As Cyranski notes, other stem-cell scientists say such activities by Celltex are highly questionable:

Because we know so little about mesenchymal stem cells and whether they are indeed effective for treating any condition, I'd be very wary of how they are being infused into patients, and certainly concerned if practitioners are charging patients for medical procedures that haven't been proven to work and could in fact be harmful,” says George Daley, director of the Stem Cell Transplantation Program at Harvard Medical School in Boston, Massachusetts, who helped the ISSCR to draft its guidelines. In the opinion of Arnold Kriegstein, director of the Eli and Edythe Broad Center of Regeneration Medicine and Stem Cell Research at the University of California, San Francisco, “the very nature of Celltex's business plan, which involves charging patients considerable fees for so-called treatments for diseases and disorders for which there is no good clinical evidence of efficacy, crosses an ethical line.

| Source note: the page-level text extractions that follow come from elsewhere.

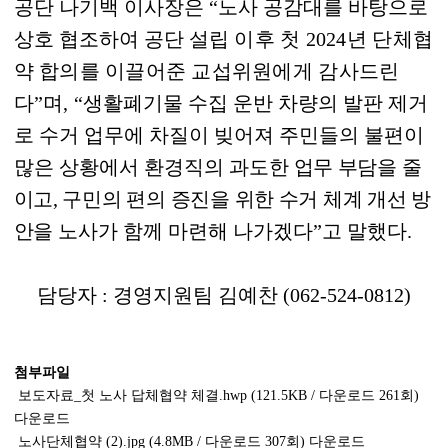
공단 나기백 이사장은
“
노사 공감대를 바탕으로
상호 협조하여 공단
설립 이후 첫
2024
년 단체협
약 합의를 이끌어준 교섭위원에게 감사드린
다
”
며
,
“
생활폐기물 수집 운반 차량의 발판 제거
로 수거 업무에 차질이 빚어져 주민들의 불편이
많은 상황에서 환경직의 과도한
업무 부담을 줄
이고
,
구민의 편의 증진을 위한 수거 체계 개선 방
안을
노사가 함께 마련해 나가겠다
”
고 말했다
.
담당자
:
경영지원팀 김예찬
(062-524-0812)
첨부파일
보도자료_첫 노사 답체협약 체결.hwp
(121.5KB / 다운로드 261회)
다운로드
노사단체협약 (2).jpg
(4.8MB / 다운로드 307회)
다운로드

A resignation and a retraction

On Thursday, McGee announced — on Twitter — that he has quit Celltex. “Enough,” he wrote. “I resigned from #Celltex Therapeutics on & effective 2/28/2012. I am preparing timely, lengthy, pointed comments on the whole matter.”

But before McGee’s resignation, late Wednesday night, the online magazine Slate made the startling move of retracting a commentary Carl Elliott had written Feb. 17 on the McGee/Celltex controversy. David Plotz, Slate’s editor, published this brief explanation about why the article was pulled: “Because of shortcomings in the editorial process, the article did not meet Slate’s standards for verification and fairness and should not have been published. We withdraw the article and apologize to Dr. Glenn McGee.”

He did not mention that Slate had received a letter from lawyers representing McGee that included this statement: “[W]e will file appropriate papers if the article is not formally retracted by close of business Tuesday, February 28, 2012.”

“I spent two hours on the phone trying to persuade them not to give in to a bully, but it did no good,” Elliott told William Heisel, a former investigative reporter for the Los Angeles Times and the current communications officers at the Institute for Health Metrics and Evaluation in Seattle. “I think one of the reasons that Slate could be bullied so easily is that they didn't know enough about stem cell tourism or bioethics or McGee's history to know how much of his threat was bluster and how much had a basis in fact.”

‘An incredibly bad precedent’

Elliott has written a detailed, point-by-point rebuttal of the charges that Celltex made regarding his Slate article. He also wrote more broadly about the incident Thursday in his weekly online column for the Chronicle of Higher Education.

As Heisel notes, Slate’s action sets “an incredibly bad precedent.”

It’s worth noting that McGee is, by any definition, a public figure and would have to prove actual malice to win a libel suit, a very high bar that is rarely achieved.

I have received a handful of retraction demands over the years. Never has a newspaper or website where I worked looked at a letter like the one Slate received and pulled the piece. I have had to write clarifications and corrections over the years. That’s part of the process. But when an outlet as respected as Slate caves in to pressure from a politically connected company it will undoubtedly make other writers pull back when considering a commentary on or investigation of a difficult subject — especially freelance writers who could be left to hang while the lawyers gather.